A Chinese flagged heavy-lift ship which called to Dublin Port to unload a pair of rubber tyred gantry (RTG) container cranes has since departed and arrived to Belfast Harbour this morning to unload a further three, writes Jehan Ashmore.
Afloat tracked the heavy-lift ship along with accompanying Svitzer tugs in Belfast Harbour. This saw Svitzer Surrey (at the bow) while Svitzer Sussex assisted at the stern.
As also previously reported Da Ji's delivery project cargo of 'straddle-carriers' to Dublin Port was inaccurate, despite information sourced from various relevant bodies within the port company's estate. In fact the part-cargo as mentioned above were Kalmar built RTG's which are to be used at Irish Continental Group (ICG)'s container divsion, Dublin Ferryport Terminal (DFT) a 32-acre site leased from DPC and located on the north side of the port close to ICG's Irish Ferries terminal.
Afloat still awaits a response from ICG on further details on the container terminal's new infrastructure, as they were not necessarily loaded on board Da Ji's last port of call prior to Irish waters, Oran in Algeria, north Africa. Perhaps these cranes came from China?
Of the original five of RTG's which Afloat tracked on the Da Ji's arrival to Dublin Port on Wednesday, the remaining three are due to be discharged in Belfast Harbour where ICG also operate their Belfast Container Terminal (BCT) division located at Victoria Terminal 3 (VT3).
BCT operate's this sole container terminal at Belfast Harbour under a services concession agreement with Belfast Harbour Commissioners (BHC).
The 27 acre-site likewise of it's Dublin counterpart, is located on the north side of Belfast Port's estate. In addition both terminals, BCT and DFT are served by ICG's other container division EUCON whose 'feeder' containerships connect Belfast and Dublin with the major northern European mainland hub-ports of Antwerp and Rotterdam.
According to ICG's website, BCT's container compound comprises of 3 ship-to-shore (STS) gantry cranes, 3 rail-mounted gantry cranes and also the same number of straddle carriers.
The installation of the RTG's is part of a £40m container infrastructure upgrade at VT3 as Afloat previously reported. The three-year investment programme will see Belfast Harbour invest £28m in ten new cranes and undertake major civil works to reconfigure the terminal. This will enable the terminal to increase capacity by around 30% and improve terminal efficiency.
In total there are 250 sailings annually between Belfast and the ports in Belgium and The Netherlands and according to the port calls also to Le Havre, France. Last year VT3 handled almost 128,000 containers, a 1.5% increase on the previous year and the highest volume since 2010.
The work at VT3 (which opened in 1993) is amongst the largest investments undertaken and according to the port will lead to the most modern container handling terminals of its size in Europe.

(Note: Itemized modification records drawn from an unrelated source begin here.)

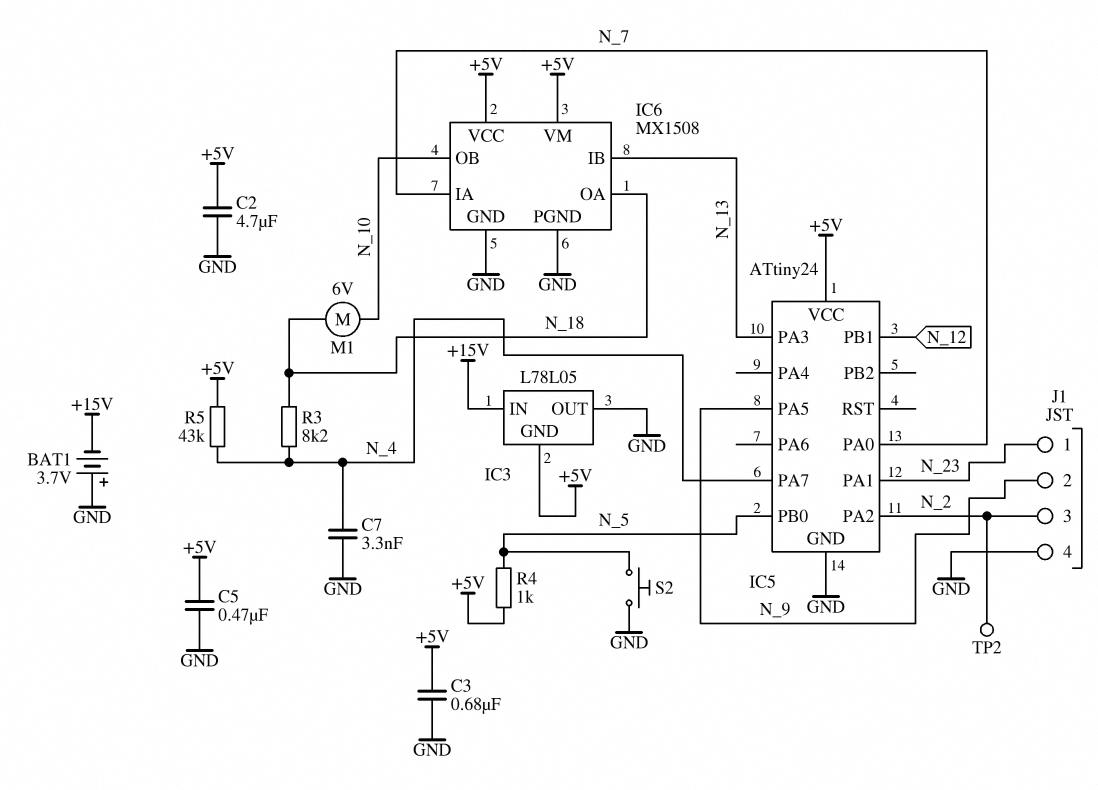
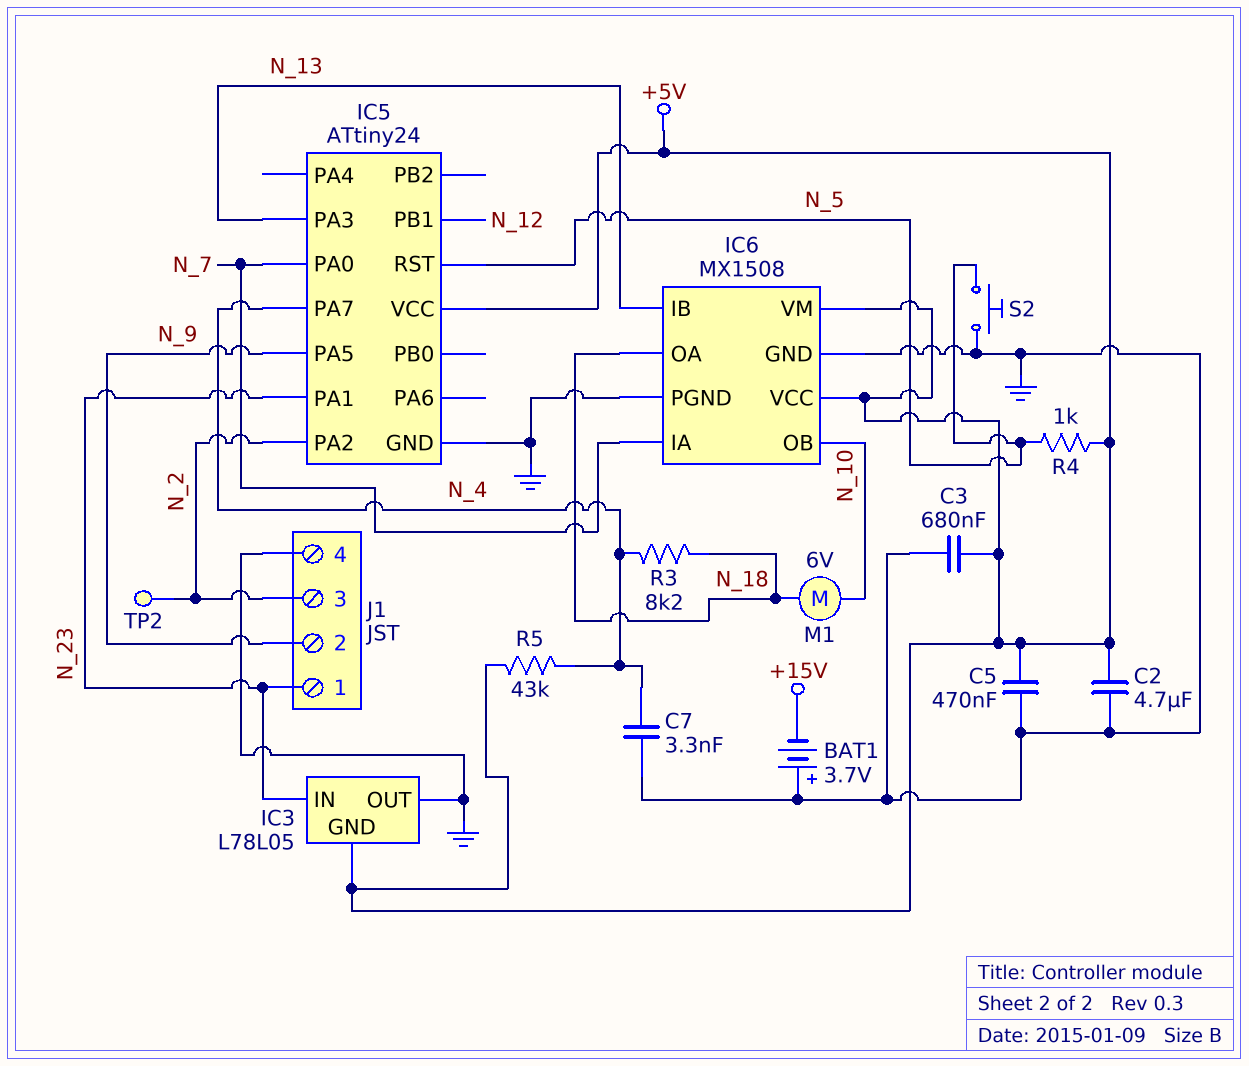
IC3 pin IN: +15V -> N_23
IC5 pin PB0: N_5 -> none
IC5 pin RST: none -> N_5

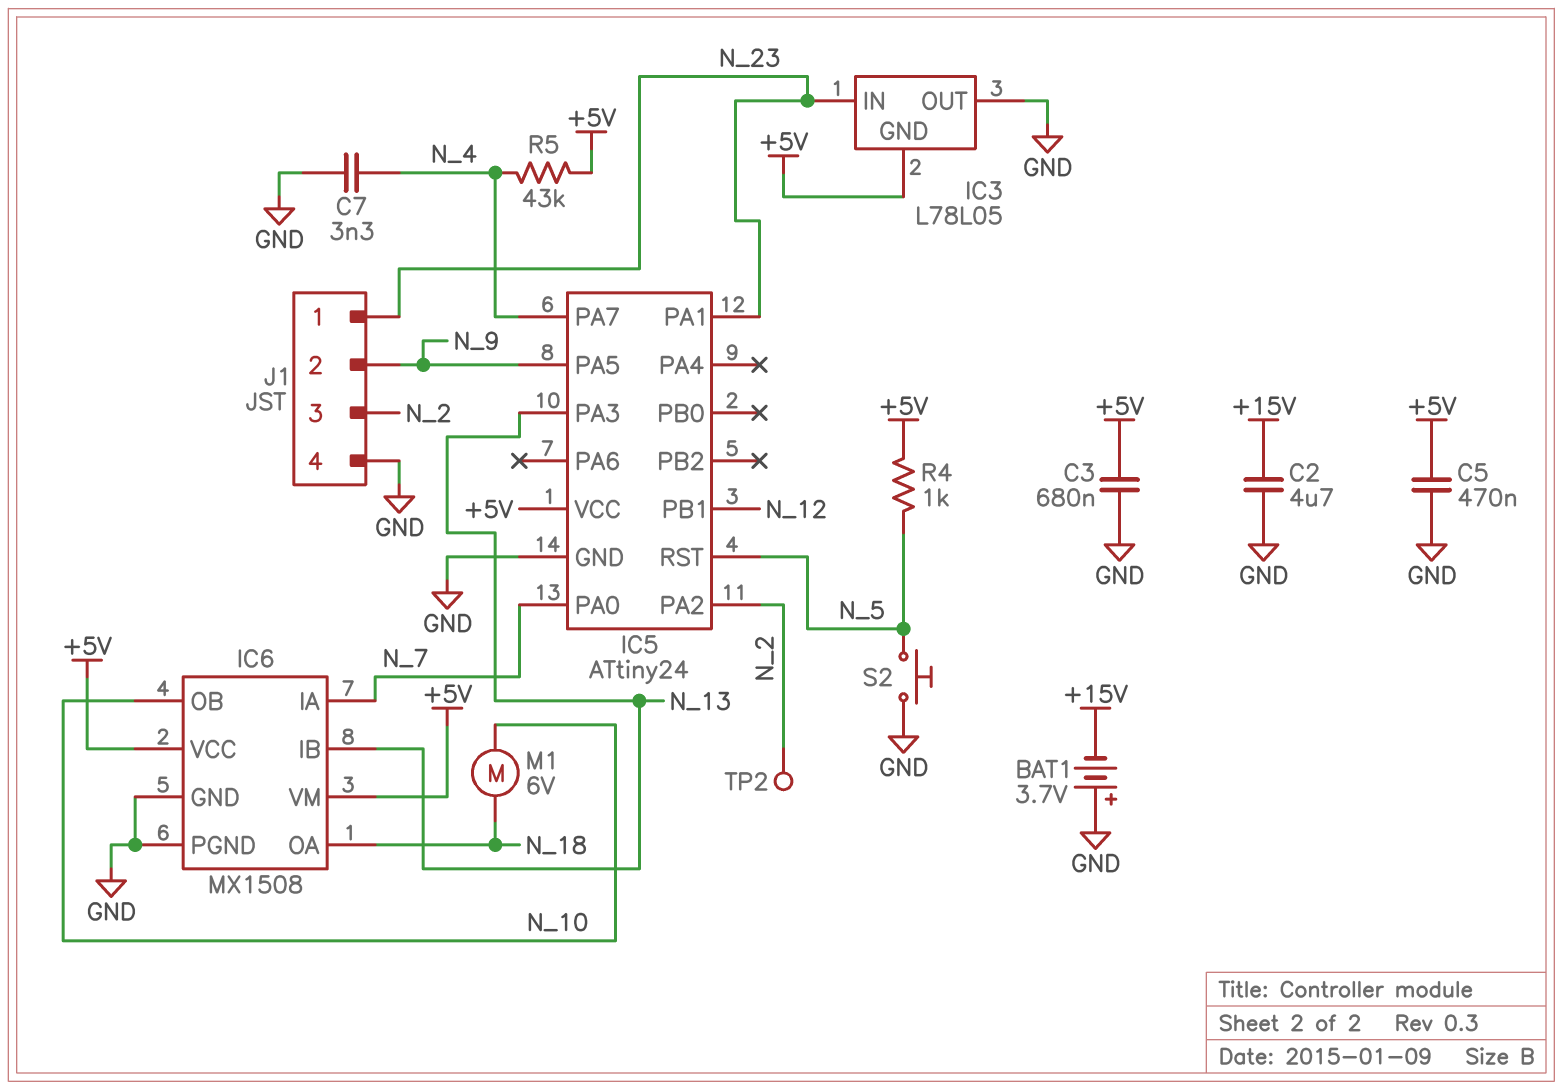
C2: 4.7uF (+5V, GND) -> 4.7uF (+15V, GND)
R3: 8.2k (N_4, N_18) -> none

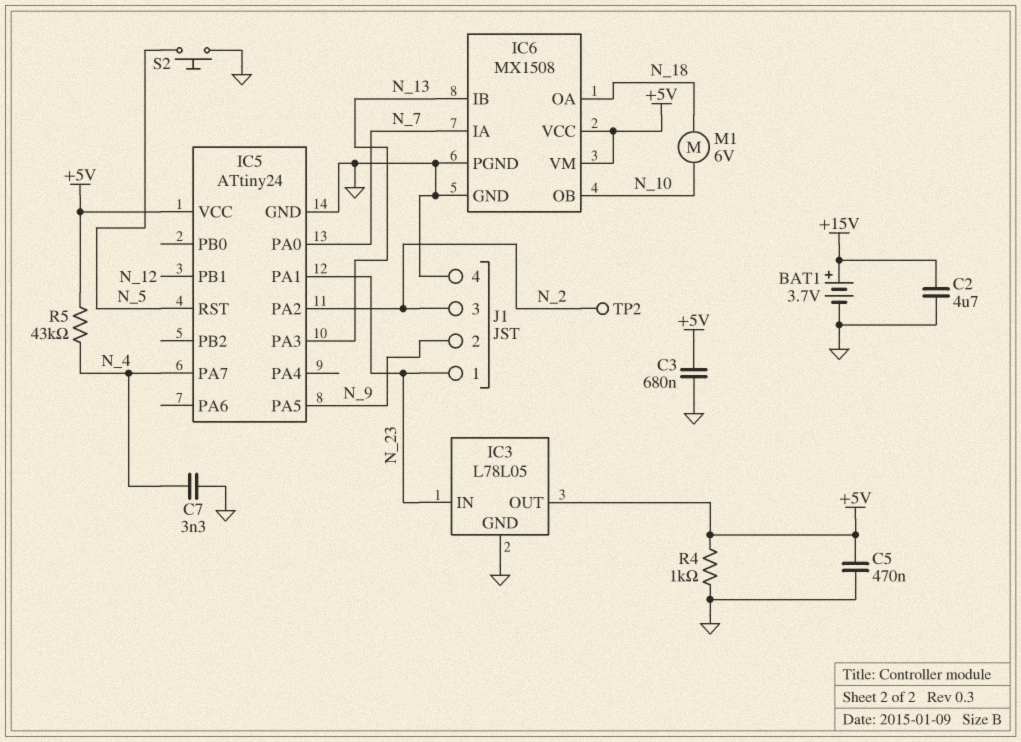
BAT1: 3.7V (plus GND, minus +15V) -> 3.7V (plus +15V, minus GND)
IC3 pin GND: +5V -> GND
IC3 pin OUT: GND -> +5V
R4: 1k (+5V, N_5) -> 1k (+5V, GND)

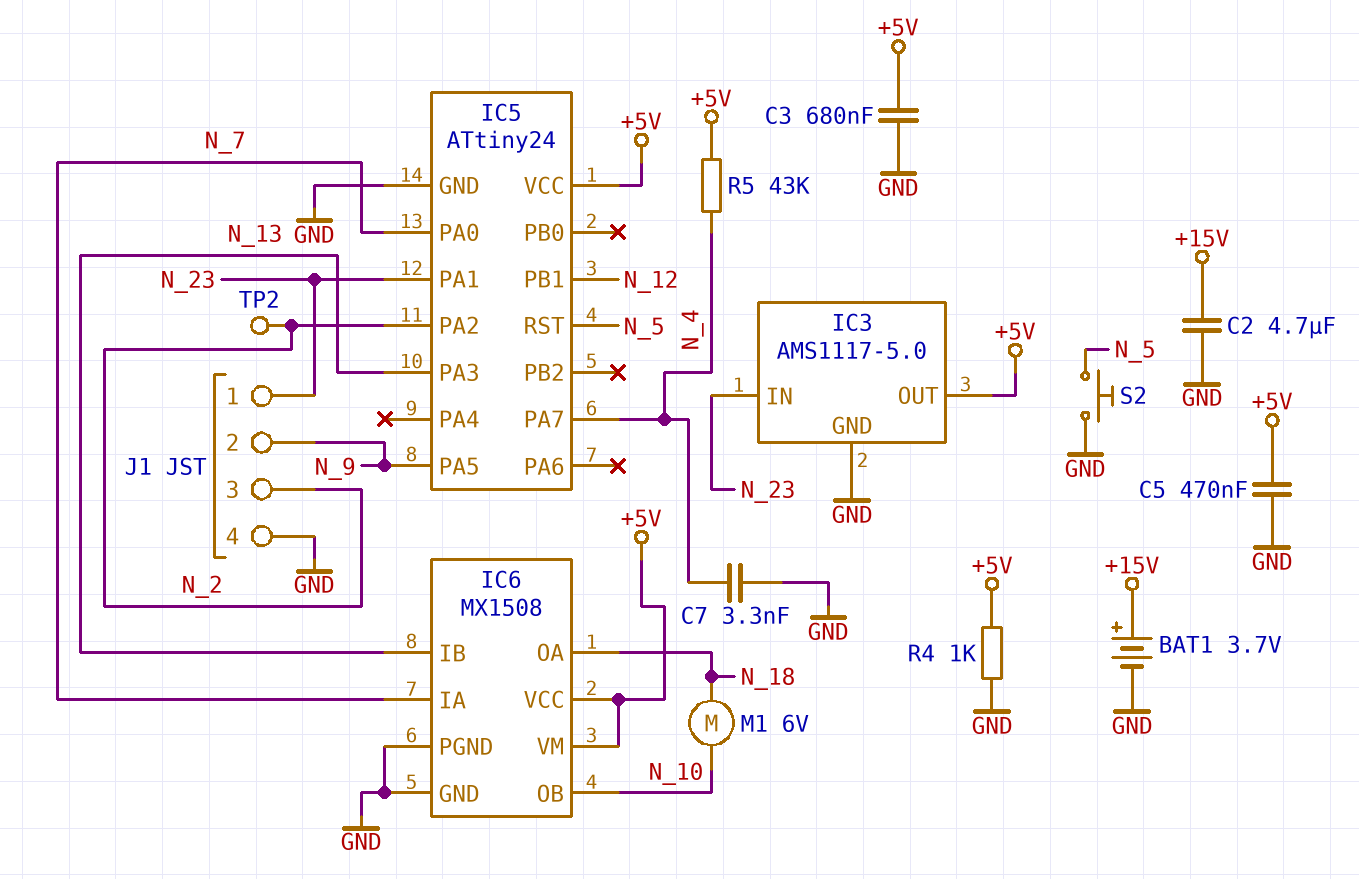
IC3: L78L05 -> AMS1117-5.0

As Afloat reported last month (see photo caption), a pair Ship to Shore (STS) cranes manufactured by Liebherr Cranes were delivered to the VT2 for assembly before moved across the River Lagan where the VT3 terminal is located.
According to Belfast Harbour last year, these RTG's also from Kalmar, which will make for faster and more versatile operations than the current yard cranes. In addition be operated remotely, further increasing productivity. Then it was also reported that the first five of 8 RTGs will be delivered in November and with the first pair of RTGs ready for use in early Q1 of this year.
This morning also in Belfast Harbour, Afloat tracked the Chinese built second newbuild Stena E-Flexer series ropax ferry Stena Edda which entered service this year on the Belfast-Birkenhead (Liverpool) service. Stena's terminal in the port for the 'Liverpool' route is based at VT2 whereas those for Cairnryan (Loch Ryan Port) are based downriver at VT4.
As for the unloading of the heavy-liftship, Da Ji, progress in the discharging operations is subject to weather with the ship scheduled to depart Belfast Harbour by tomorrow evening.